BBC investigated after peer says climate change programme was biased ‘one-sided polemic’
By Tamara CohenLast updated at 2:54 AM on 27th September 2008
‘Potty peer’: Lord Monckton said his sceptical views were misrepresented
The BBC is being investigated by television watchdogs after a leading climate change sceptic claimed his views were deliberately misrepresented.
Lord Monckton, a former adviser to Margaret Thatcher, says he was made to look like a ‘potty peer’ on a TV programme that ‘was a one-sided polemic for the new religion of global warming’. .
Earth: The Climate Wars, which was broadcast on BBC 2, was billed as a definitive guide to the history of global warming, including arguments for and against.
During the series, Dr Iain Stewart, a geologist, interviewed leading climate change sceptics, including Lord Monckton. But the peer complained to Ofcom that the broadcast had been unfairly edited.
‘I very much hope Ofcom will do something about this,’ he said yesterday.
‘The BBC very gravely misrepresented me and several others, as well as the science behind our argument. It is a breach of its code of conduct.
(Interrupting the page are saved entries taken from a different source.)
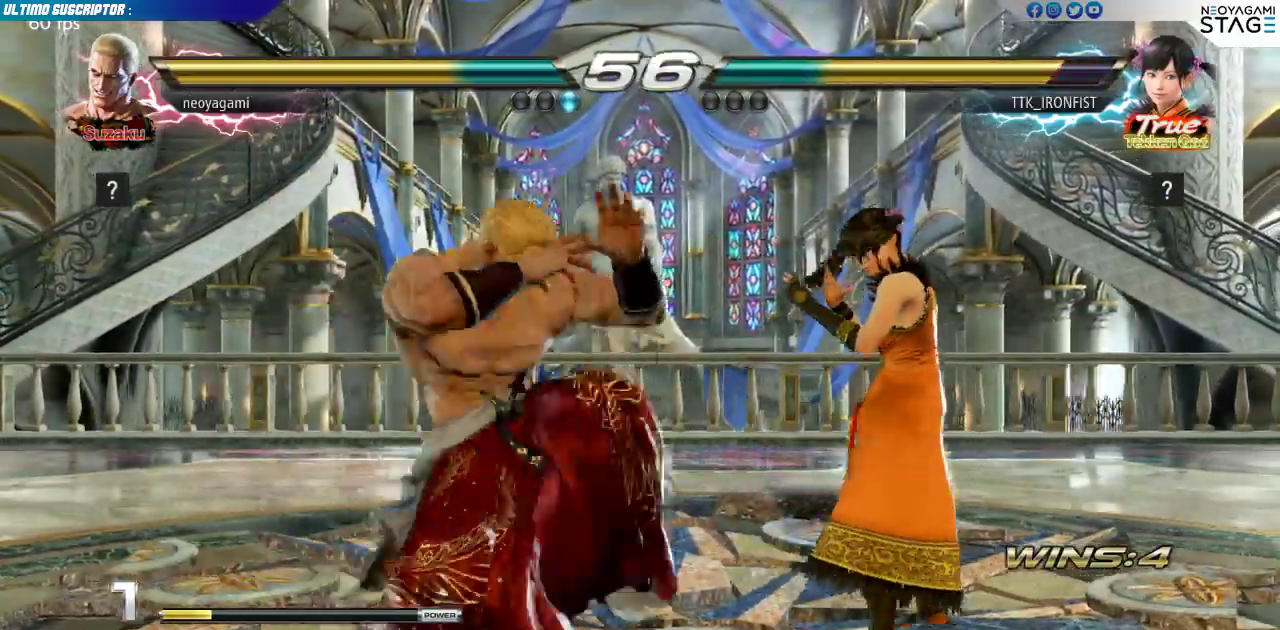
Gameplay with a controller (arcade stick); each line is a JSON object with the inputs held at the frame after it. "events" lists button and stick changes between this image and that frame as [ms after this image, input, new state], when the widget could be followed in between. Not read: L3 R3.
{"buttons": [], "left_stick": "down", "events": [[500, "left_stick", "down"]]}
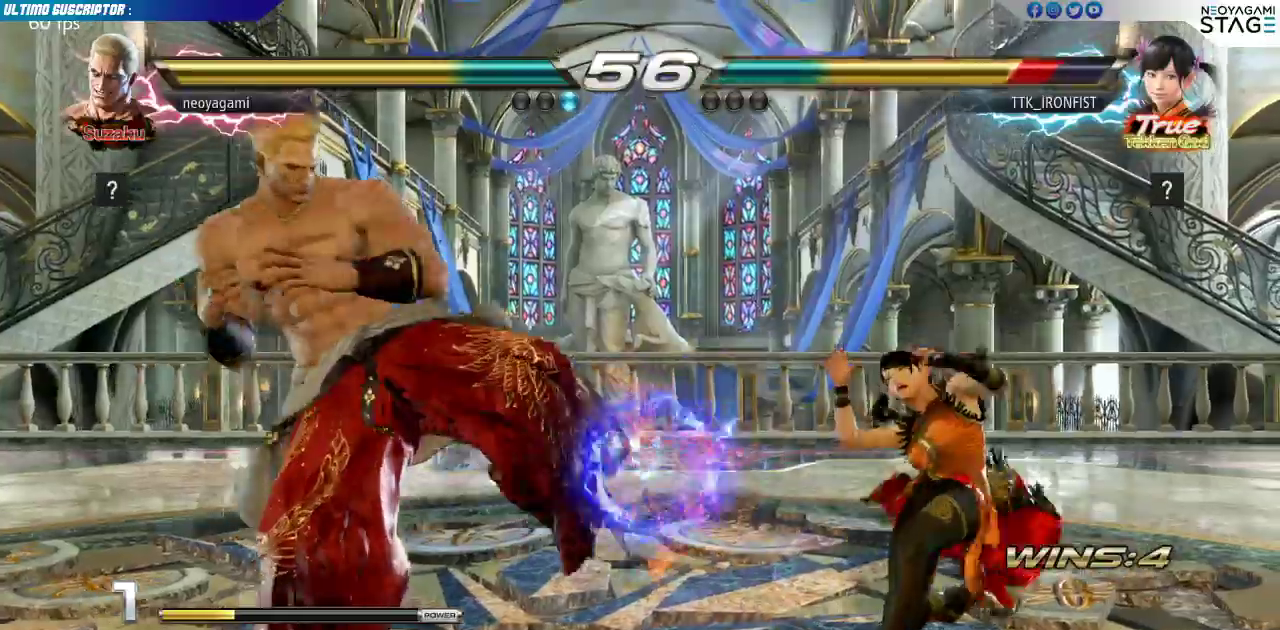
{"buttons": [], "left_stick": "center", "events": [[117, "CIRCLE", "down"], [167, "CIRCLE", "up"], [217, "left_stick", "right"], [283, "SQUARE", "down"], [333, "SQUARE", "up"], [350, "left_stick", "center"], [400, "SQUARE", "down"], [483, "SQUARE", "up"]]}
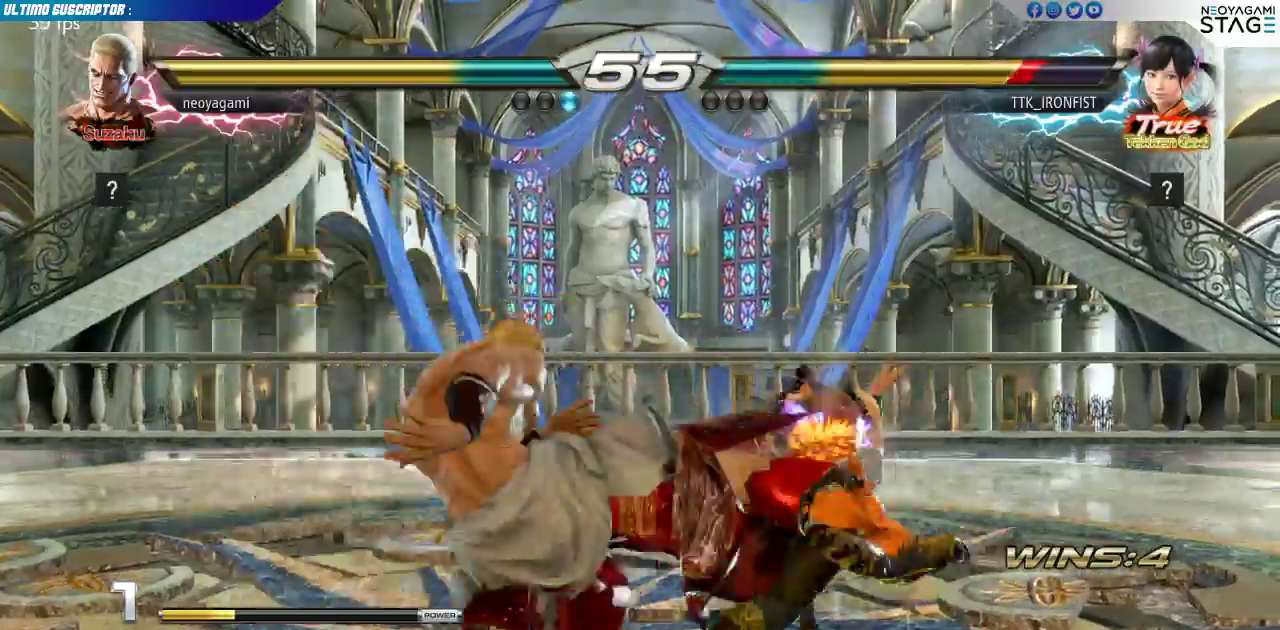
{"buttons": [], "left_stick": "center", "events": []}
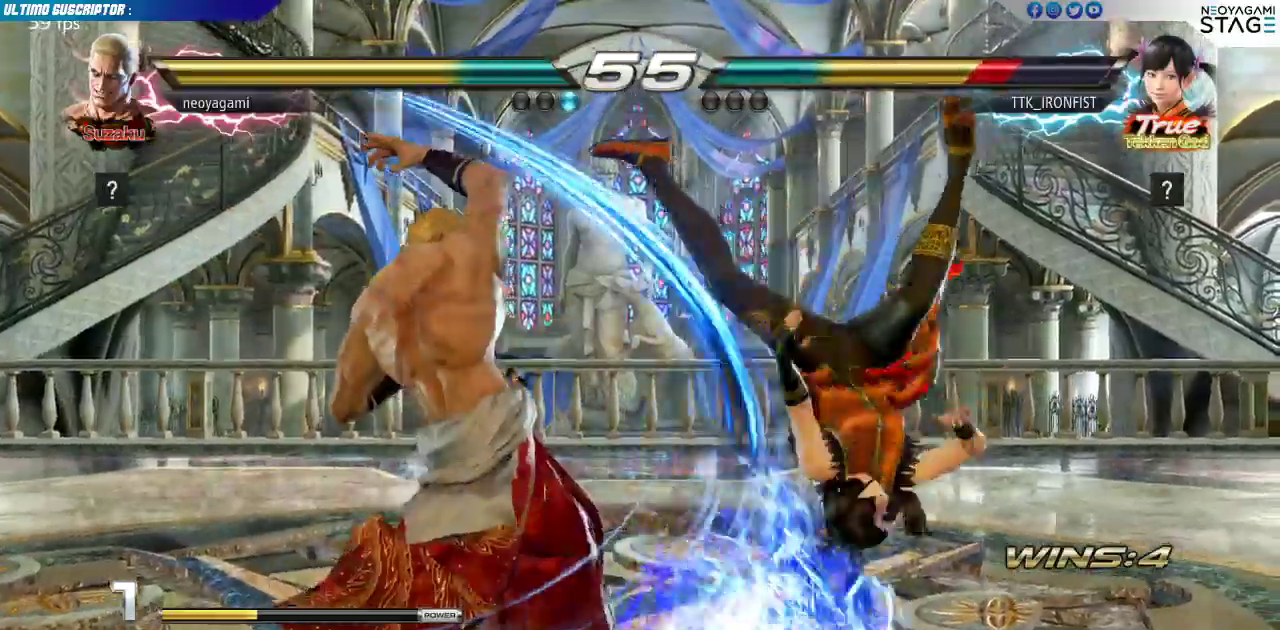
{"buttons": [], "left_stick": "left", "events": [[200, "left_stick", "left"], [350, "CROSS", "down"], [400, "CROSS", "up"]]}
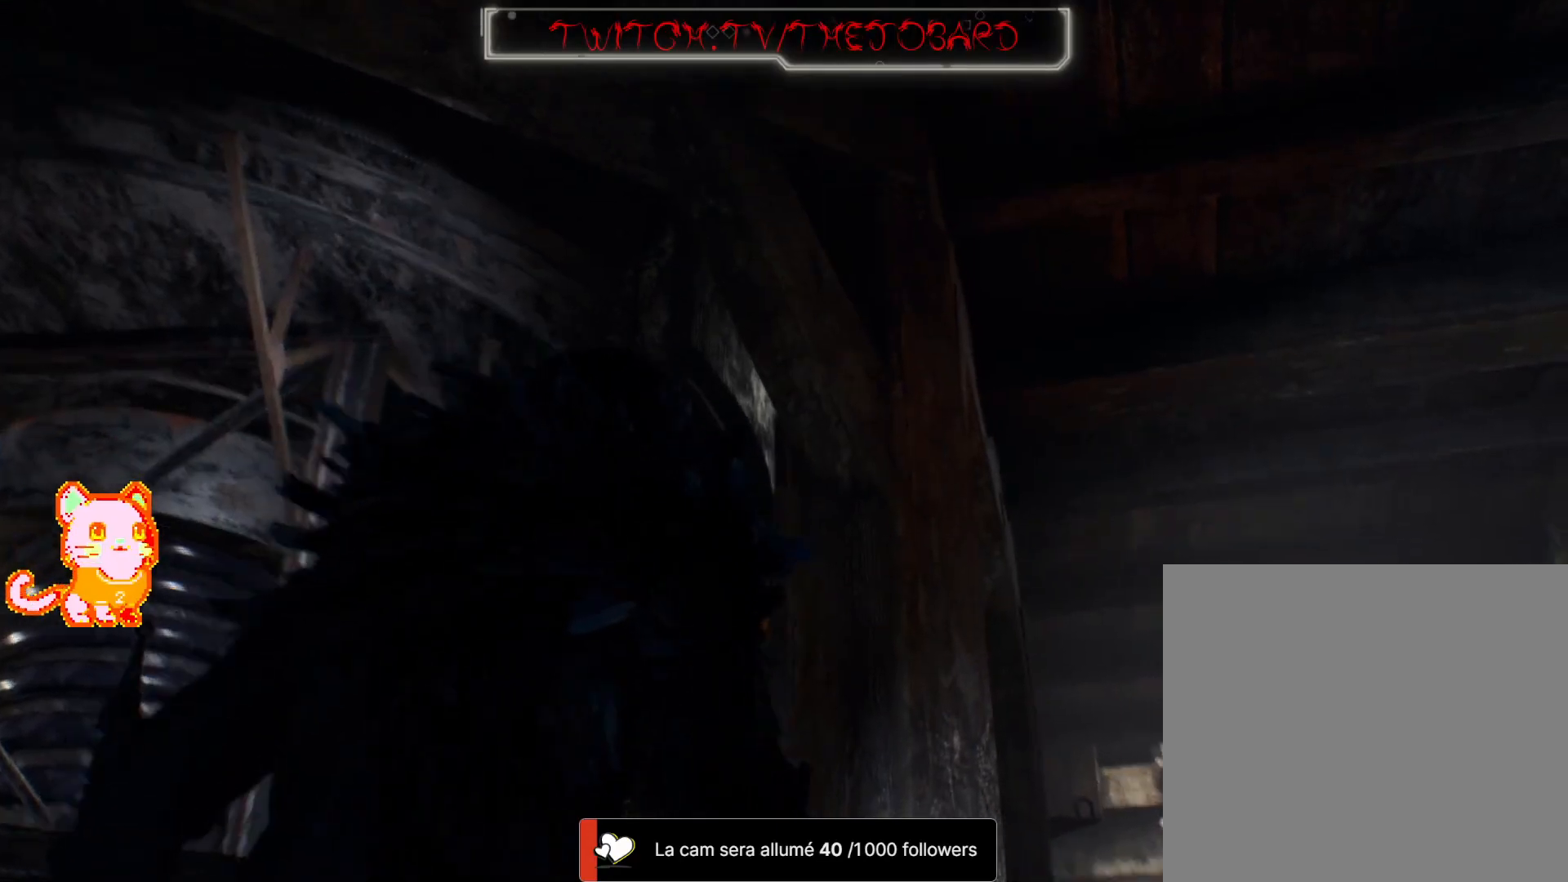
Gameplay with a controller (Xbox layout); each line is a JSON object with the inputs held at the frame after it (dt_ms = milliseconds from this image to that frame). "events" lists button and stick changes between this image and that frame as [ms after this image, input, new state], when the widget could be followed in between. Not read: SHARE.
{"dt_ms": 500, "buttons": [], "left_stick": "up-right", "right_stick": "down-right", "events": [[67, "right_stick", "down"], [117, "left_stick", "center"], [200, "right_stick", "center"], [217, "left_stick", "up-right"], [400, "right_stick", "down"], [500, "right_stick", "down-right"]]}
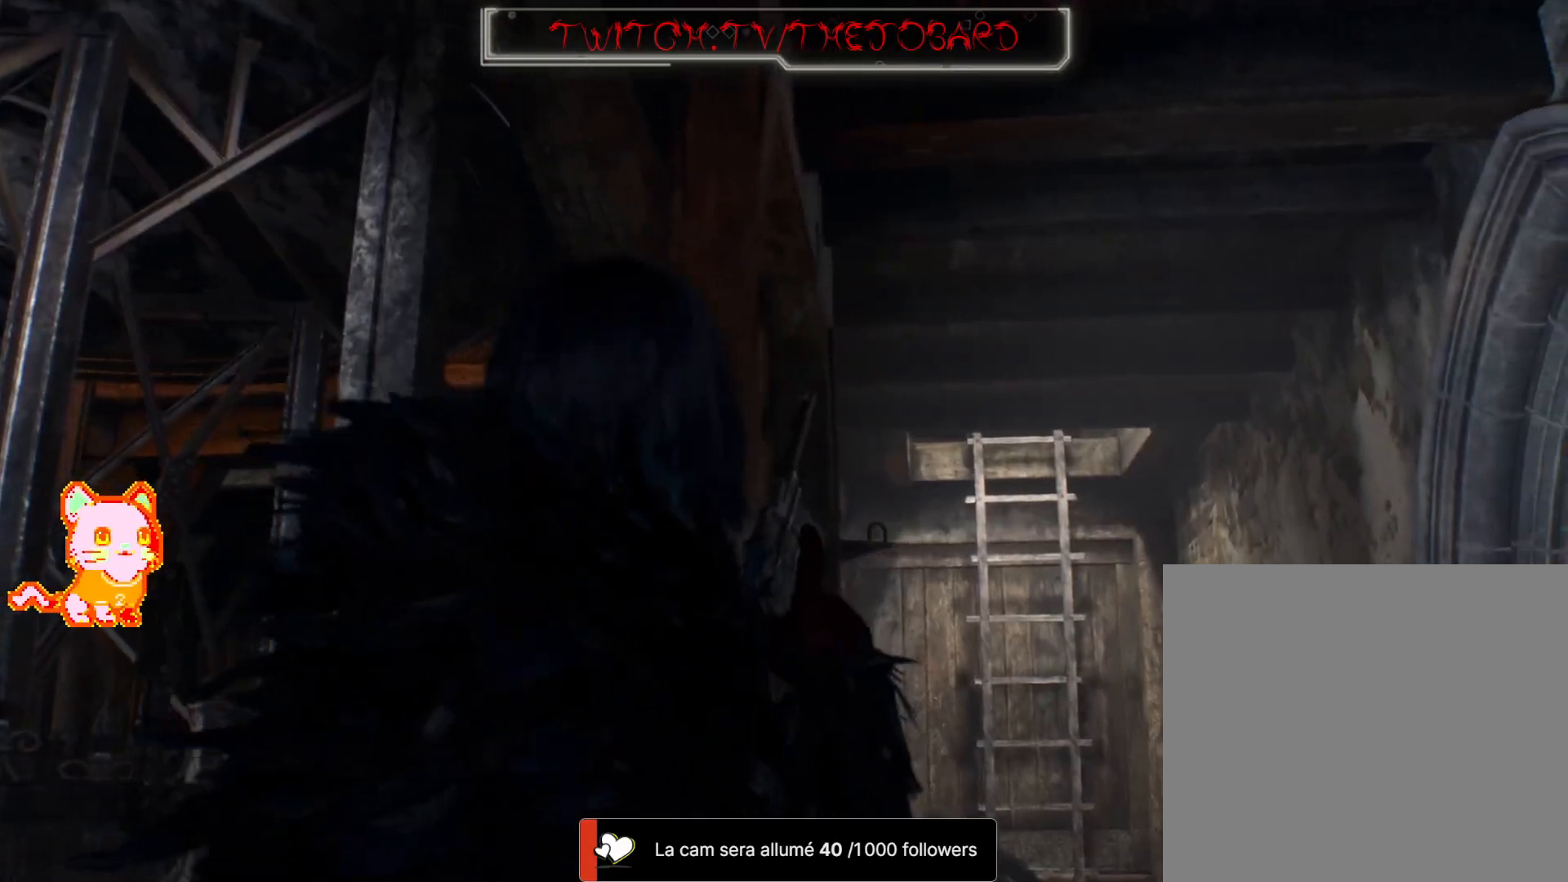
{"dt_ms": 1000, "buttons": [], "left_stick": "up", "right_stick": "left", "events": [[67, "L3", "down"], [117, "left_stick", "up"], [117, "right_stick", "down"], [233, "L3", "up"], [250, "right_stick", "center"], [567, "right_stick", "up"], [783, "right_stick", "up-left"], [983, "right_stick", "left"]]}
‘I was interviewed for 90 minutes and all my views were backed up by sound scientific data, but this was all omitted. They made it sound as if these were just my personal views, as if I was some potty peer. It was caddish of them.’
Ofcom confirmed it was looking into a ‘fairness complaint’ about the documentary.
A BBC spokesman said: ‘We stand by the programme.’
Lord Monckton, 56, a former journalist and Cambridge graduate, says scientific data shows the world is cooler today than in the Middle Ages.
He appeared alongside other sceptics including distinguished Florida-based meteorologist Professor Fred Singer, John Christy, a climate change expert and adviser to the U.S. government and the climatologist Dr Patrick Michaels, of the University of Virginia.
All their interviews, he claims, were heavily cut so that they appeared as personal views.
‘We do not dispute that there is more carbon dioxide in the atmosphere, but we do dispute its effects’, he said. ‘The data shows that 2008 is the same temperature as 1980 and that the effects of these changes in the atmosphere are not negative but more likely to be beneficial.’
Lord Monckton played a key role in a legal challenge heard in the High Court in October 2007 in an effort to prevent Al Gore’s film on global warming, An Inconvenient Truth, from being shown in English schools.